[[ Quoted passage open ]]

Montage Mountain has twenty-seven ski and snowboard trails, including White Lightning, the second steepest trail in the Eastern United States.

It also has a mid-mountain lodge with a full-service bar and restaurant that are open to the public during open seasons. Situated above the lodge are the beginner and intermediate slopes; the advanced and expert slopes are below. This advanced area is locally known as North Face; it features the steepest skiing in Pennsylvania. Montage Mountain has two terrain parks with jumps, rails, and features ranging from beginner to expert. Montage also has a gladed ski trail.

===Trails===
Beginner trails (marked with a green circle) are the Learning Area, Limited (the bunny slope), Runaround, Easy Street, Highball, and Mainline. Intermediate trails (blue square) are Spike, Switch, Whistler, Upper Runaway, Upper Fast Track, Snake, Nordic, Sidewinder, and the Glades. Advanced trails (black diamond) are Lower Fast Track, Lower Runaway, Rattler, and Cannonball. Expert trails (double-black diamond) are Smoke, Boomer and White Lightning. White Lightning is the signature slope of Montage Mountain.

==Mountain Statistics==
Montage Mountain rises from a base elevation of 960 ft to a peak elevation of 1960 ft. The mountain has a vertical drop of 1000 ft, tied for third-highest in Pennsylvania.

===Lifts===
- 5 fixed-grip chairlifts:
- Shuttle (triple)
- Short Haul (double)
- Iron Horse (triple)
- Long Haul (triple)
- Phoebe Snow (quad)

- 2 magic carpet lifts
- One along the snow tubing tracks;
- One for beginning skiers.

===Trails===
The trail difficulty breakdown is:
- 35% beginner
- 30% intermediate
- 20% advanced
- 15% expert

There is also a snow tubing area.

==Summer==

Montage Mountain Waterpark is located on ski area grounds. It features six water attractions including a lazy river, wave pool, tornado (ProSlide ride), and water slides. Dry attractions include batting cages, beach volleyball, tetherball, mini-golf, and the ZipRider, a 50 mph quad cable ride.

[[ Quoted passage closed ]]

Rewrite the Montage Mountain text from the words "- Phoebe Snow" through the words "snow tubing area.", swapping "snow tubing" for "sledding" wherever it appears.

[[ Excerpted records open ]]

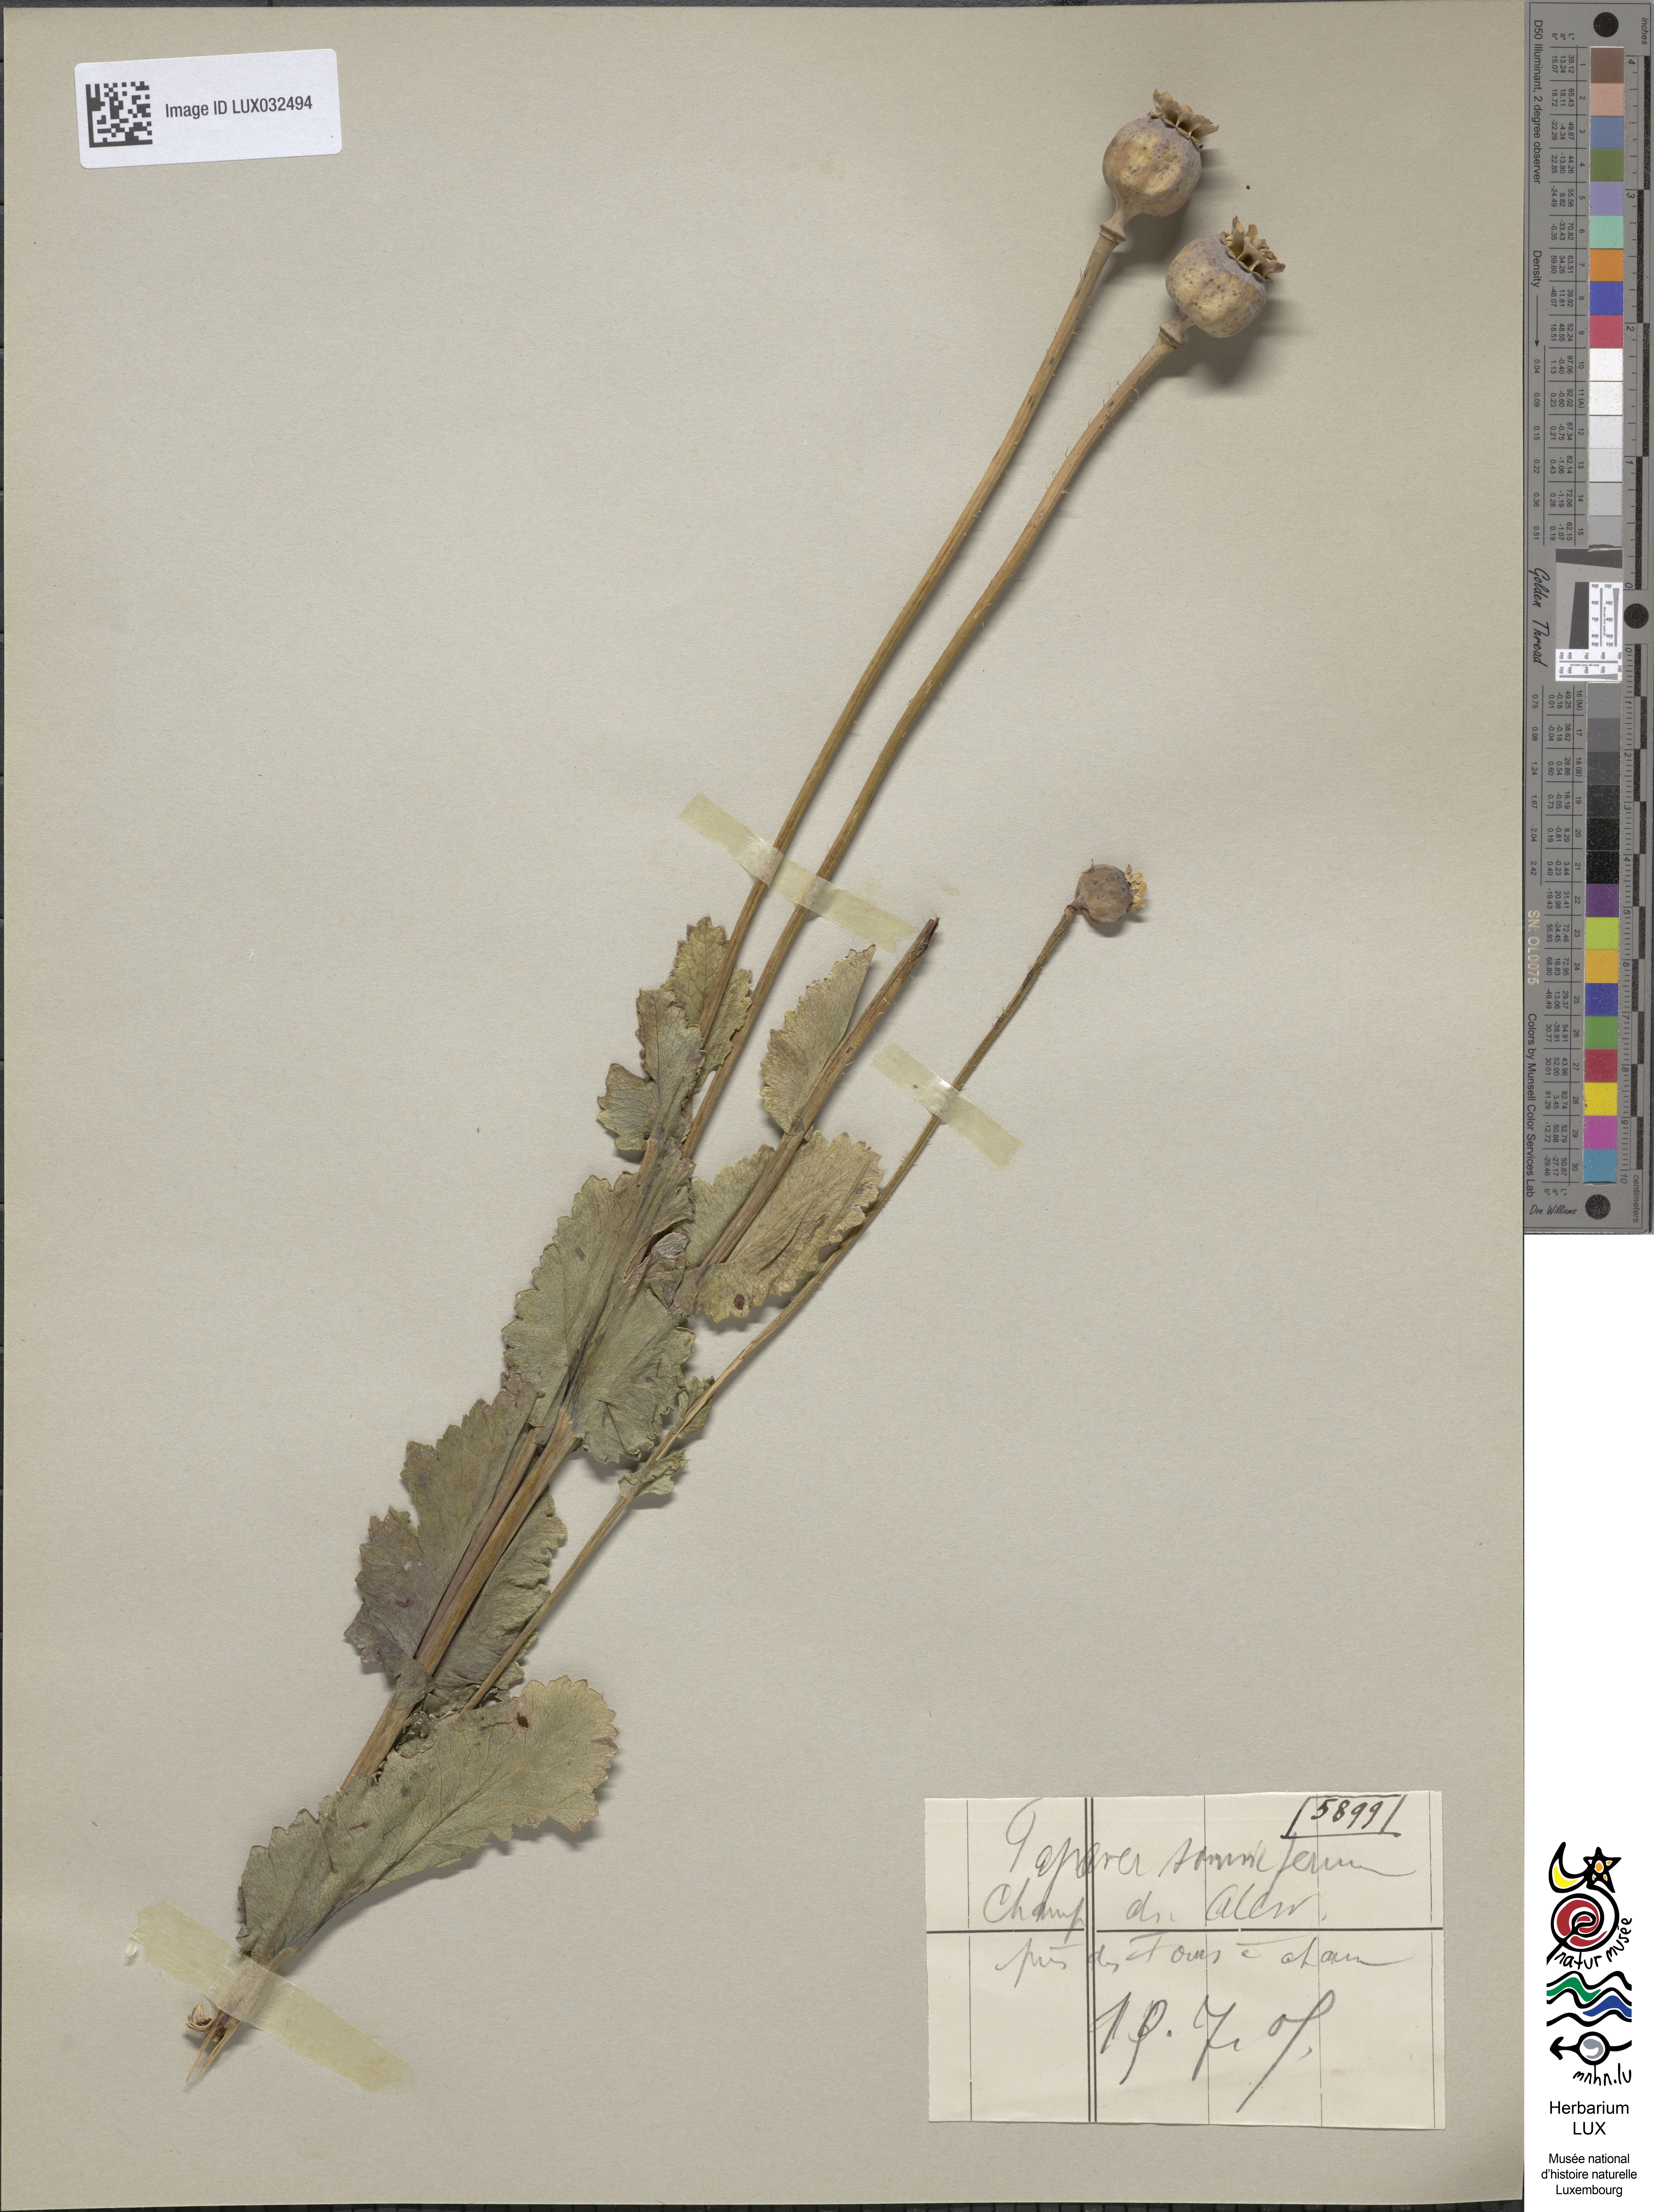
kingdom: Plantae
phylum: Tracheophyta
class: Magnoliopsida
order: Ranunculales
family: Papaveraceae
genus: Papaver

[[ Excerpted records closed ]]

- [Reply]:
- Phoebe Snow (quad)

- 2 magic carpet lifts
- One along the sledding tracks;
- One for beginning skiers.

===Trails===
The trail difficulty breakdown is:
- 35% beginner
- 30% intermediate
- 20% advanced
- 15% expert

There is also a sledding area.